BC is zero-shot, inference-only, and incurs negligible additional costs.
We demonstrate state-of-the-art performance over previous calibration baselines across more than 10 natural language understanding and image classification tasks.
- Score: 12.967536233145614
- License: http://arxiv.org/licenses/nonexclusive-distrib/1.0/
- Abstract: Prompting and in-context learning (ICL) have become efficient learning
paradigms for large language models (LLMs). However, LLMs suffer from prompt
brittleness and various bias factors in the prompt, including but not limited
to the formatting, the choice verbalizers, and the ICL examples. To address
this problem that results in unexpected performance degradation, calibration
methods have been developed to mitigate the effects of these biases while
recovering LLM performance. In this work, we first conduct a systematic
analysis of the existing calibration methods, where we both provide a unified
view and reveal the failure cases. Inspired by these analyses, we propose Batch
Calibration (BC), a simple yet intuitive method that controls the contextual
bias from the batched input, unifies various prior approaches, and effectively
addresses the aforementioned issues.
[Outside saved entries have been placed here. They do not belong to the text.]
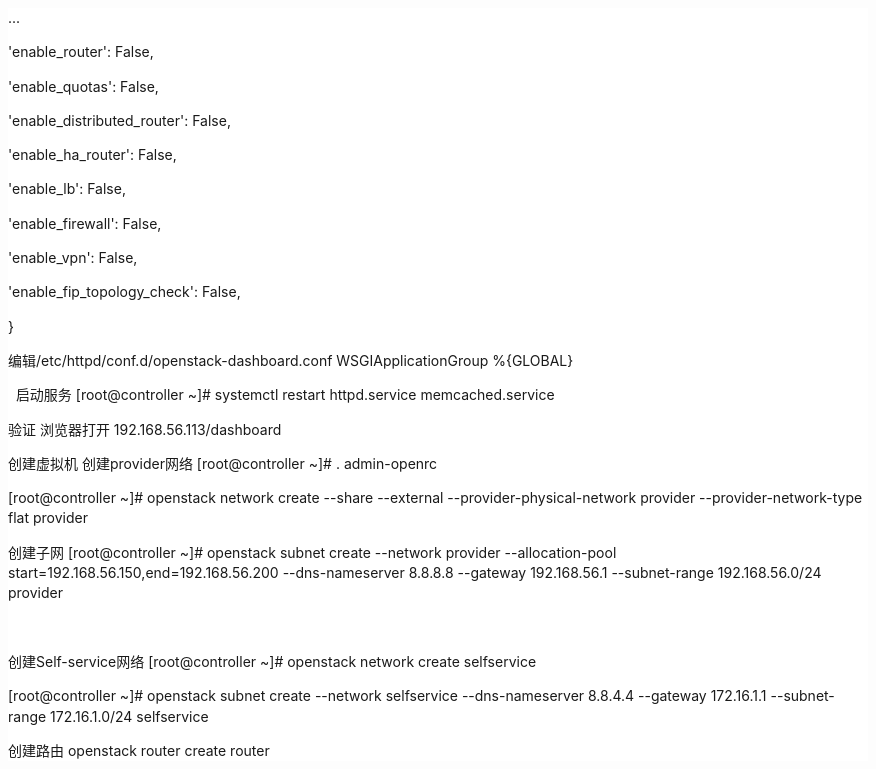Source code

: ...

'enable_router': False,

'enable_quotas': False,

'enable_distributed_router': False,

'enable_ha_router': False,

'enable_lb': False,

'enable_firewall': False,

'enable_vpn': False,

'enable_fip_topology_check': False,

}
 

编辑/etc/httpd/conf.d/openstack-dashboard.conf
WSGIApplicationGroup %{GLOBAL}

 
启动服务
[root@controller ~]# 
systemctl restart httpd.service memcached.service
 

验证
浏览器打开
192.168.56.113/dashboard


创建虚拟机
创建provider网络
[root@controller ~]# 
. admin-openrc

[root@controller ~]# 
openstack network create --share --external --provider-physical-network provider --provider-network-type flat provider


创建子网
[root@controller ~]# 
openstack subnet create --network provider --allocation-pool start=192.168.56.150,end=192.168.56.200 --dns-nameserver 8.8.8.8 --gateway 192.168.56.1 --subnet-range 192.168.56.0/24 provider

 

创建Self-service网络
[root@controller ~]# 
openstack network create selfservice

[root@controller ~]# 
openstack subnet create --network selfservice --dns-nameserver 8.8.4.4 --gateway 172.16.1.1 --subnet-range 172.16.1.0/24 selfservice


创建路由
openstack router create router
 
BC is zero-shot, inference-only, and
incurs negligible additional costs. In the few-shot setup, we further extend BC
to allow it to learn the contextual bias from labeled data. We validate the
effectiveness of BC with PaLM 2-(S, M, L) and CLIP models and demonstrate
state-of-the-art performance over previous calibration baselines across more
than 10 natural language understanding and image classification tasks.